*Job:* Line by line, transcribe the data below exactly and pass over the images.
(Beginning of Listed records)
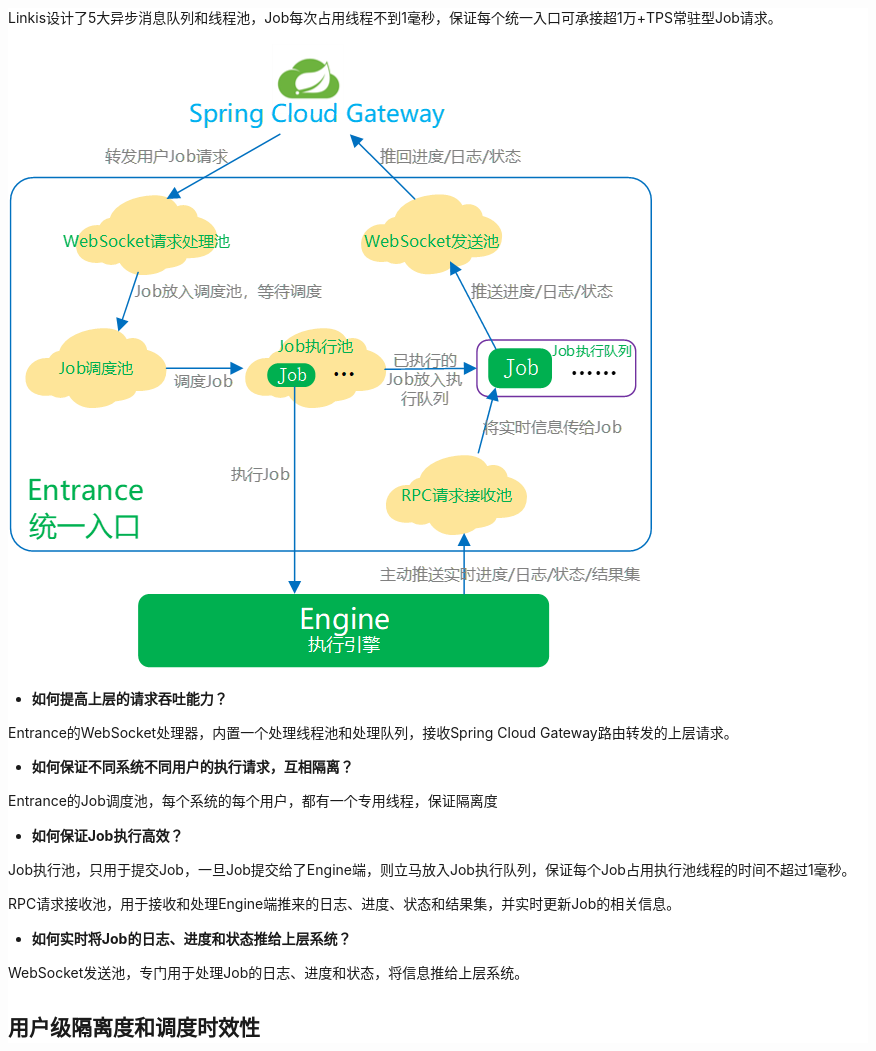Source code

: Linkis设计了5大异步消息队列和线程池，Job每次占用线程不到1毫秒，保证每个统一入口可承接超1万+TPS常驻型Job请求。

![全异步调用线程池](images/ch4/fully_asynchronous_call_thread_pool.png)

- **如何提高上层的请求吞吐能力？**

 Entrance的WebSocket处理器，内置一个处理线程池和处理队列，接收Spring Cloud Gateway路由转发的上层请求。

- **如何保证不同系统不同用户的执行请求，互相隔离？**

 Entrance的Job调度池，每个系统的每个用户，都有一个专用线程，保证隔离度

- **如何保证Job执行高效？**

 Job执行池，只用于提交Job，一旦Job提交给了Engine端，则立马放入Job执行队列，保证每个Job占用执行池线程的时间不超过1毫秒。

 RPC请求接收池，用于接收和处理Engine端推来的日志、进度、状态和结果集，并实时更新Job的相关信息。

- **如何实时将Job的日志、进度和状态推给上层系统？**

 WebSocket发送池，专门用于处理Job的日志、进度和状态，将信息推给上层系统。

##  用户级隔离度和调度时效性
(End of Listed records)
*Exercise answer:*
Source code

: Linkis设计了5大异步消息队列和线程池，Job每次占用线程不到1毫秒，保证每个统一入口可承接超1万+TPS常驻型Job请求。

![全异步调用线程池](images/ch4/fully_asynchronous_call_thread_pool.png)

- **如何提高上层的请求吞吐能力？**

 Entrance的WebSocket处理器，内置一个处理线程池和处理队列，接收Spring Cloud Gateway路由转发的上层请求。

- **如何保证不同系统不同用户的执行请求，互相隔离？**

 Entrance的Job调度池，每个系统的每个用户，都有一个专用线程，保证隔离度

- **如何保证Job执行高效？**

 Job执行池，只用于提交Job，一旦Job提交给了Engine端，则立马放入Job执行队列，保证每个Job占用执行池线程的时间不超过1毫秒。

 RPC请求接收池，用于接收和处理Engine端推来的日志、进度、状态和结果集，并实时更新Job的相关信息。

- **如何实时将Job的日志、进度和状态推给上层系统？**

 WebSocket发送池，专门用于处理Job的日志、进度和状态，将信息推给上层系统。

##  用户级隔离度和调度时效性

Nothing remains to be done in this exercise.